You may also have seen that we passed `geometry_origin` as `origin`. This is actually the correct approach here, as grid_rasterize's internal convention aligns with GridR's convention, and it automatically handles the `resolution`.

Pixels whose centroids were inside or on the contour of the geometry have been "burned" to the `inner_value` (orange). The remaining pixels are considered outside the geometry and have been set to `outer_value` (blue). In this case, the `default_value` wasn't used. It's only applied if an empty list is passed as the geometry (a None-defined geometry will raise an exception).

In [None]:
# Rasterize
raster = grid_rasterize.grid_rasterize(
        grid_coords=None,
        shape=shape,
        origin=geometry_origin,
        resolution=resolution,
        win=None,
        inner_value=inner_value,
        outer_value=outer_value,
        default_value=default_value,
        geometry=[],
        alg=alg,
        dtype=np.uint8,
        **kwargs_alg,
        )

In [None]:
plot_convention_grid_mesh(shape, resolution, origin_int, cxx_int, cyy_int,
                          geometry=geometry, geometry_origin=geometry_origin,
                          mask=raster, win=None, value_color_alpha_map=value_color_alpha_map, prefix='grid_rasterize_no_geometry')

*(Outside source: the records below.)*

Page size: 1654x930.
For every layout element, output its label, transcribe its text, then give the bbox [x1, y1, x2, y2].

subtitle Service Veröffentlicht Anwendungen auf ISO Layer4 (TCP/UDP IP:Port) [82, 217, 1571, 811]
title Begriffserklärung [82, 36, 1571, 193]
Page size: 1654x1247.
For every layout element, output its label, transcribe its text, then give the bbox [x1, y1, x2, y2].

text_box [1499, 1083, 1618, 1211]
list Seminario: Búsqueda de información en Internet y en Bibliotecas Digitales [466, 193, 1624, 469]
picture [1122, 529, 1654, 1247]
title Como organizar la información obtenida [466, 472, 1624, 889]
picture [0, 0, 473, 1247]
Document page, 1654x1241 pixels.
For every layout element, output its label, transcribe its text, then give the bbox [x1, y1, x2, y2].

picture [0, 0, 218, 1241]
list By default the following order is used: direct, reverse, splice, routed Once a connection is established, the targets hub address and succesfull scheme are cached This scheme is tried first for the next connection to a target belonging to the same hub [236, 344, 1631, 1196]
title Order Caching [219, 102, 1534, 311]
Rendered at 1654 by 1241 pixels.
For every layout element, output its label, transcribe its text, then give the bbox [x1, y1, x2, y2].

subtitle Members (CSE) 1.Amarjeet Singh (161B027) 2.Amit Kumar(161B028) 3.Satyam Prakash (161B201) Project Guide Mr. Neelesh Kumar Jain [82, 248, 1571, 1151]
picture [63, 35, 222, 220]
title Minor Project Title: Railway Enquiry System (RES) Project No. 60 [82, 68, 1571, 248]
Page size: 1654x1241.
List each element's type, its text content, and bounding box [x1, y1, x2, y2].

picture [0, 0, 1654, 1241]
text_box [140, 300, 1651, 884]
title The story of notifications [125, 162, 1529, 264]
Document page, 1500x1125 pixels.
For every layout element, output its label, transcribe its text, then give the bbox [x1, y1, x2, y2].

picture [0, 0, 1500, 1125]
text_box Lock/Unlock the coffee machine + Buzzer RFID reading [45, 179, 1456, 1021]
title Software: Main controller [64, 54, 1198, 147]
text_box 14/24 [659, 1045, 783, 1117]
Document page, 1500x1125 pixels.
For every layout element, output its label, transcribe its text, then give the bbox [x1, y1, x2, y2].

Let's examine the `win` parameter. This parameter can be used to limit the computation to a subregion of the full-shaped target grid.

The window definition adheres to GridR's window definition: a list of tuples defining the inclusive limit indices for all axes.

In [None]:
win=np.array([(1,3),(5,7)])

raster = grid_rasterize.grid_rasterize(
        grid_coords=None,
        shape=shape,
        origin=geometry_origin,
        resolution=resolution,
        win=win,
        inner_value=inner_value,
        outer_value=outer_value,
        default_value=default_value,
        geometry=geometry,
        alg=alg,
        dtype=np.uint8,
        **kwargs_alg,
        )

In [None]:
display(raster)

As you can see, the output raster shape and values corresponds to the window.